Hospital funciona há quase 70 anos sendo o único Centro de Alta Complexidade em Oncologia (Foto: Vitória Pilar)

Os profissionais chegaram a trabalhar 44 horas semanais quando, anteriormente, o teto de horas chegava a 36 horas. Nessa época, o presidente do Senatepi, Erick Ricelly, conta que cerca de 50% dos profissionais se dividia em outros empregos, mas tiveram que abdicar das suas outras ocupações – e consequentemente, a renda dos trabalhadores diminuiu.

Segundo Erick, o hospital São Marcos sempre lucrou com o trabalho dos profissionais de enfermagem – maior parte do corpo de colaboradores do local. Conforme o Senatepi,  a unidade hospitalar havia sido contra a redução da jornada de trabalho dos profissionais de saúde. “O impacto financeiro sempre vem em primeiro lugar”, conta à reportagem. Ele também alega que o São Marcos recebe verba do Estado do Piauí, da Prefeitura de Teresina e do Ministério da Saúde. 

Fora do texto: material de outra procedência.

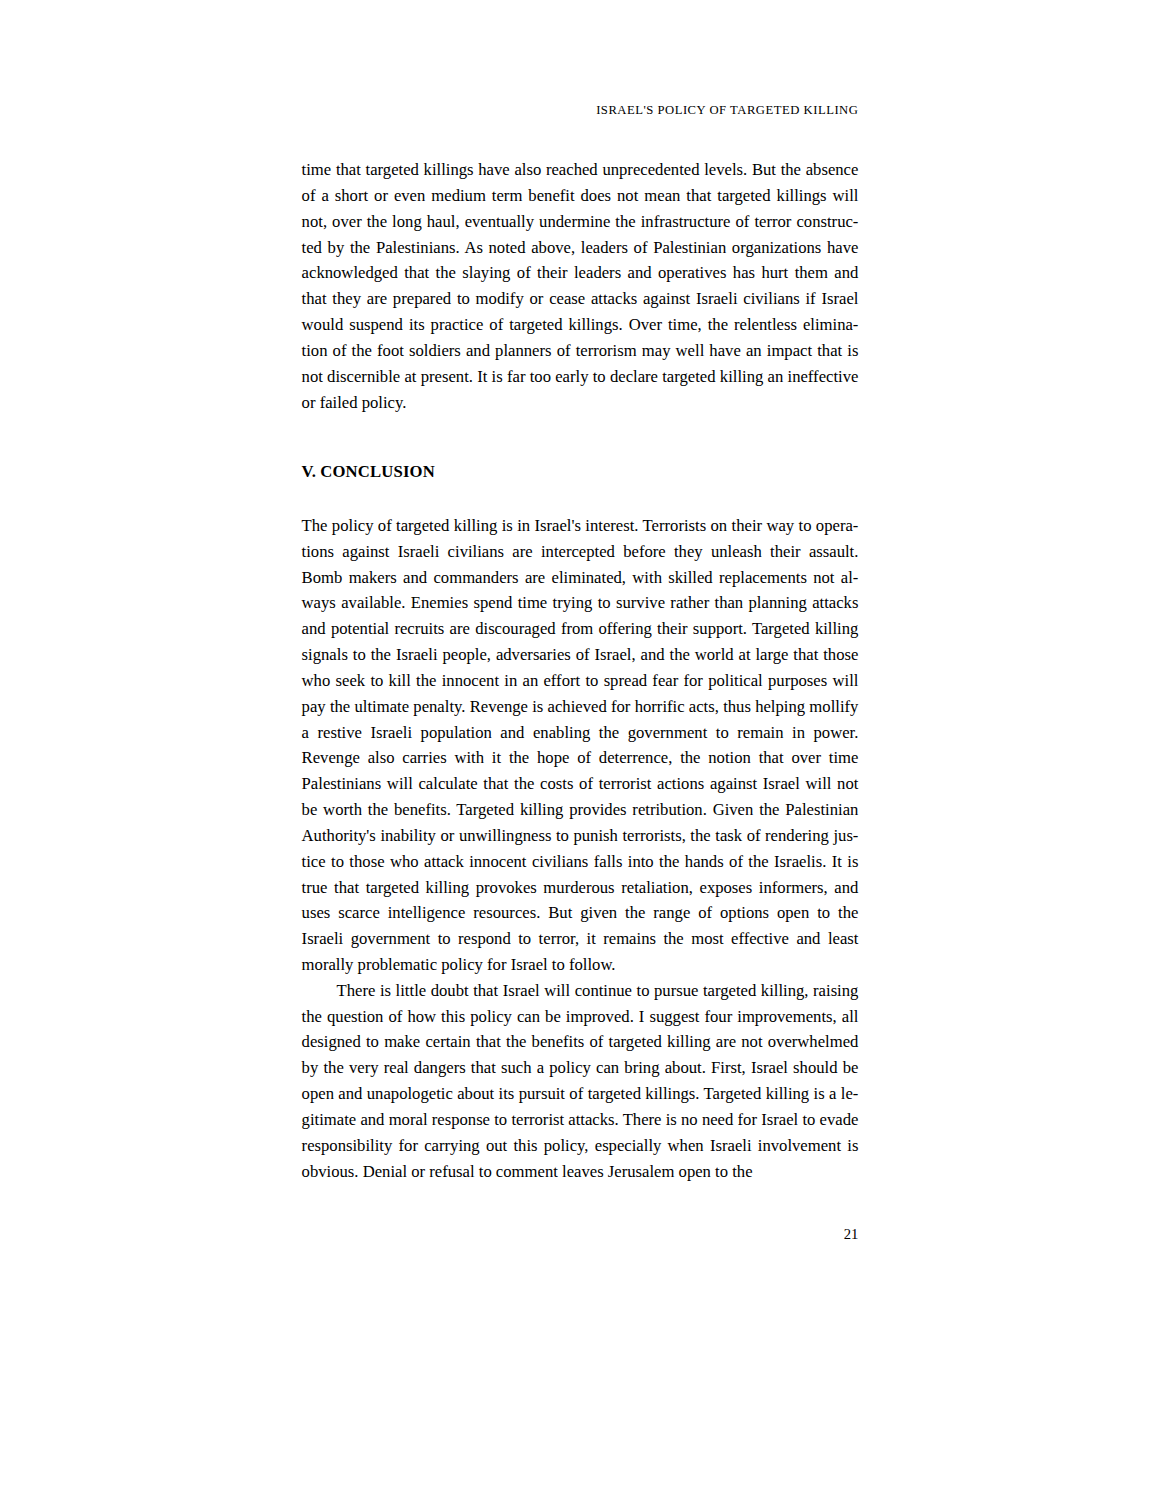ISRAEL'S POLICY OF TARGETED KILLING
time that targeted killings have also reached unprecedented levels. But the absence of a short or even medium term benefit does not mean that targeted killings will not, over the long haul, eventually undermine the infrastructure of terror constructed by the Palestinians. As noted above, leaders of Palestinian organizations have acknowledged that the slaying of their leaders and operatives has hurt them and that they are prepared to modify or cease attacks against Israeli civilians if Israel would suspend its practice of targeted killings. Over time, the relentless elimination of the foot soldiers and planners of terrorism may well have an impact that is not discernible at present. It is far too early to declare targeted killing an ineffective or failed policy.
V. CONCLUSION
The policy of targeted killing is in Israel's interest. Terrorists on their way to operations against Israeli civilians are intercepted before they unleash their assault. Bomb makers and commanders are eliminated, with skilled replacements not always available. Enemies spend time trying to survive rather than planning attacks and potential recruits are discouraged from offering their support. Targeted killing signals to the Israeli people, adversaries of Israel, and the world at large that those who seek to kill the innocent in an effort to spread fear for political purposes will pay the ultimate penalty. Revenge is achieved for horrific acts, thus helping mollify a restive Israeli population and enabling the government to remain in power. Revenge also carries with it the hope of deterrence, the notion that over time Palestinians will calculate that the costs of terrorist actions against Israel will not be worth the benefits. Targeted killing provides retribution. Given the Palestinian Authority's inability or unwillingness to punish terrorists, the task of rendering justice to those who attack innocent civilians falls into the hands of the Israelis. It is true that targeted killing provokes murderous retaliation, exposes informers, and uses scarce intelligence resources. But given the range of options open to the Israeli government to respond to terror, it remains the most effective and least morally problematic policy for Israel to follow.
There is little doubt that Israel will continue to pursue targeted killing, raising the question of how this policy can be improved. I suggest four improvements, all designed to make certain that the benefits of targeted killing are not overwhelmed by the very real dangers that such a policy can bring about. First, Israel should be open and unapologetic about its pursuit of targeted killings. Targeted killing is a legitimate and moral response to terrorist attacks. There is no need for Israel to evade responsibility for carrying out this policy, especially when Israeli involvement is obvious. Denial or refusal to comment leaves Jerusalem open to the
21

Não é a primeira vez que os enfermeiros recebem a notícia de um possível fechamento do hospital. Segundo o presidente do Senatepi, em menos de um ano, já é a terceira “ameaça” do hospital contra a categoria. “Nem os pacientes ou os enfermeiros acreditam nesse fechamento”, informa. “Eles fazem um espetáculo quando algo acontece contra a vontade deles. Se importam somente com o lucro”, finaliza.

Aprovada no início deste mês, no dia 4, a  Lei nº 14.434 foi sancionada pelo governo federal. O novo piso da enfermagem fica da seguinte forma: enfermeiros recebem em torno de R$ 4.750; técnicos de enfermagem cerca de R$ 3.325, auxiliares de enfermagem e parteiras, aproximadamente R$ 2.375. Em contato com o oestadodopiaui.com, a Prefeitura de Teresina informou que o assunto será judicializado pelo Ministério de Saúde. 

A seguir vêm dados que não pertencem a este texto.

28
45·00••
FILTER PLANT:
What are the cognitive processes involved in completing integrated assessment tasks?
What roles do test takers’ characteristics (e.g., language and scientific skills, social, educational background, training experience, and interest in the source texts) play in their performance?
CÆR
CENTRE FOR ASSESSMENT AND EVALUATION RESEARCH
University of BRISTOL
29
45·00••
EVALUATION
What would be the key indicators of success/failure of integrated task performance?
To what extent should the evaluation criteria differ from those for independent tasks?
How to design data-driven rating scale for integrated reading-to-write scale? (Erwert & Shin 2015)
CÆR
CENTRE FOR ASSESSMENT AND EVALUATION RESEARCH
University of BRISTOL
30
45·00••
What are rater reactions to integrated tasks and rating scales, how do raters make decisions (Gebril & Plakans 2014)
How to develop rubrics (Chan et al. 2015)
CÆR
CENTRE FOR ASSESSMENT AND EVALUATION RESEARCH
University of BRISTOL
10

A história se assemelha com a do hospital A.C Camargo, referência no tratamento oncológico em São Paulo que, a partir de dezembro deste ano, afirmou que vai deixar de atender os pacientes. Uma das razões do fechamento é a mesma: o sistema do SUS estava defasado. A unidade afirmou ao G1 SP que a grande maioria dos pacientes já finalizou o tratamento oncológico e está em fase de acompanhamento clínico.     

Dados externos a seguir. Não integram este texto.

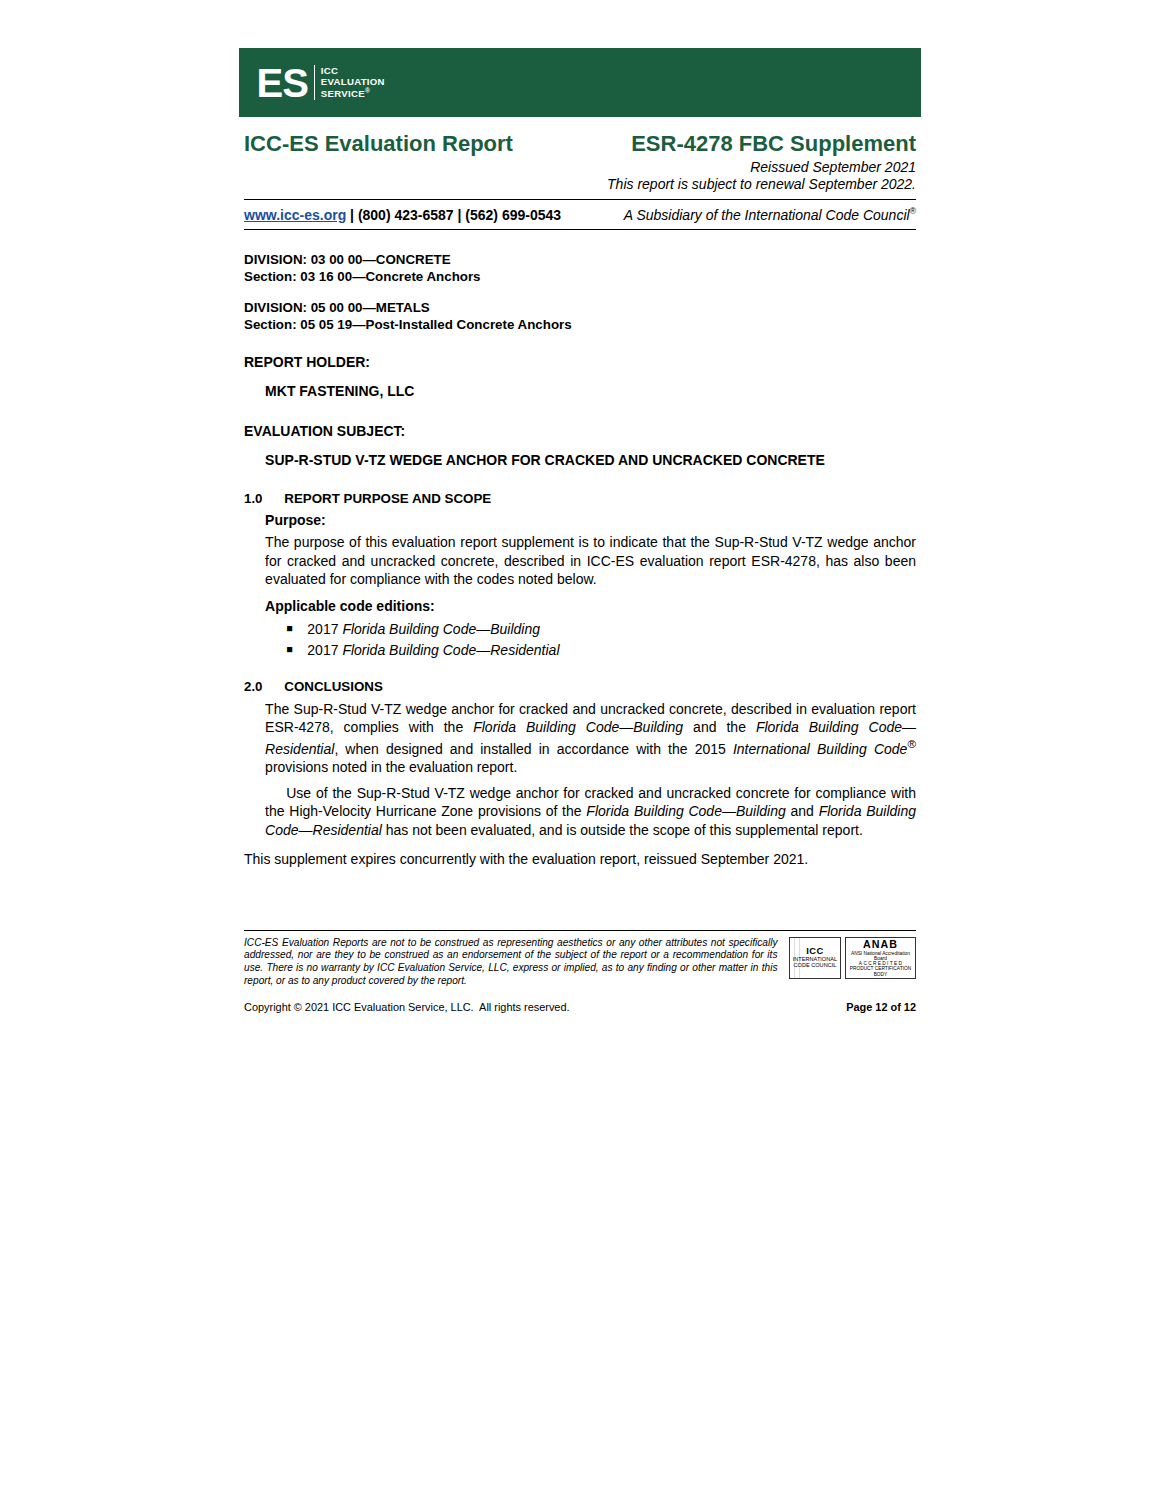ES
ICC
EVALUATION
SERVICE®
ICC-ES Evaluation Report
ESR-4278 FBC Supplement Reissued September 2021 This report is subject to renewal September 2022.
www.icc-es.org | (800) 423-6587 | (562) 699-0543
A Subsidiary of the International Code Council®
DIVISION: 03 00 00—CONCRETE
Section: 03 16 00—Concrete Anchors
DIVISION: 05 00 00—METALS
Section: 05 05 19—Post-Installed Concrete Anchors
REPORT HOLDER:
MKT FASTENING, LLC
EVALUATION SUBJECT:
SUP-R-STUD V-TZ WEDGE ANCHOR FOR CRACKED AND UNCRACKED CONCRETE
1.0 REPORT PURPOSE AND SCOPE
Purpose:
The purpose of this evaluation report supplement is to indicate that the Sup-R-Stud V-TZ wedge anchor for cracked and uncracked concrete, described in ICC-ES evaluation report ESR-4278, has also been evaluated for compliance with the codes noted below.
Applicable code editions:
2017 Florida Building Code—Building
2017 Florida Building Code—Residential
2.0 CONCLUSIONS
The Sup-R-Stud V-TZ wedge anchor for cracked and uncracked concrete, described in evaluation report ESR-4278, complies with the Florida Building Code—Building and the Florida Building Code—Residential, when designed and installed in accordance with the 2015 International Building Code® provisions noted in the evaluation report.
Use of the Sup-R-Stud V-TZ wedge anchor for cracked and uncracked concrete for compliance with the High-Velocity Hurricane Zone provisions of the Florida Building Code—Building and Florida Building Code—Residential has not been evaluated, and is outside the scope of this supplemental report.
This supplement expires concurrently with the evaluation report, reissued September 2021.
ICC-ES Evaluation Reports are not to be construed as representing aesthetics or any other attributes not specifically addressed, nor are they to be construed as an endorsement of the subject of the report or a recommendation for its use. There is no warranty by ICC Evaluation Service, LLC, express or implied, as to any finding or other matter in this report, or as to any product covered by the report.
ICC INTERNATIONAL
CODE COUNCIL
ANAB ANSI National Accreditation Board
A C C R E D I T E D
PRODUCT CERTIFICATION
BODY
Copyright © 2021 ICC Evaluation Service, LLC. All rights reserved.
Page 12 of 12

O episódio em São Paulo foi lembrado por Hilda à reportagem. Ela começa o tratamento ainda em agosto, apesar dos anúncios de fechamento. Sem esperança de custear o tratamento fora do estado, ou em uma clínica privada, lhe resta torcer para que o São Marcos não feche as portas. “É um descaso com as pessoas doentes”, conta a mulher. “Fechar um hospital é fechar a esperança de pessoas pela vida”, finaliza.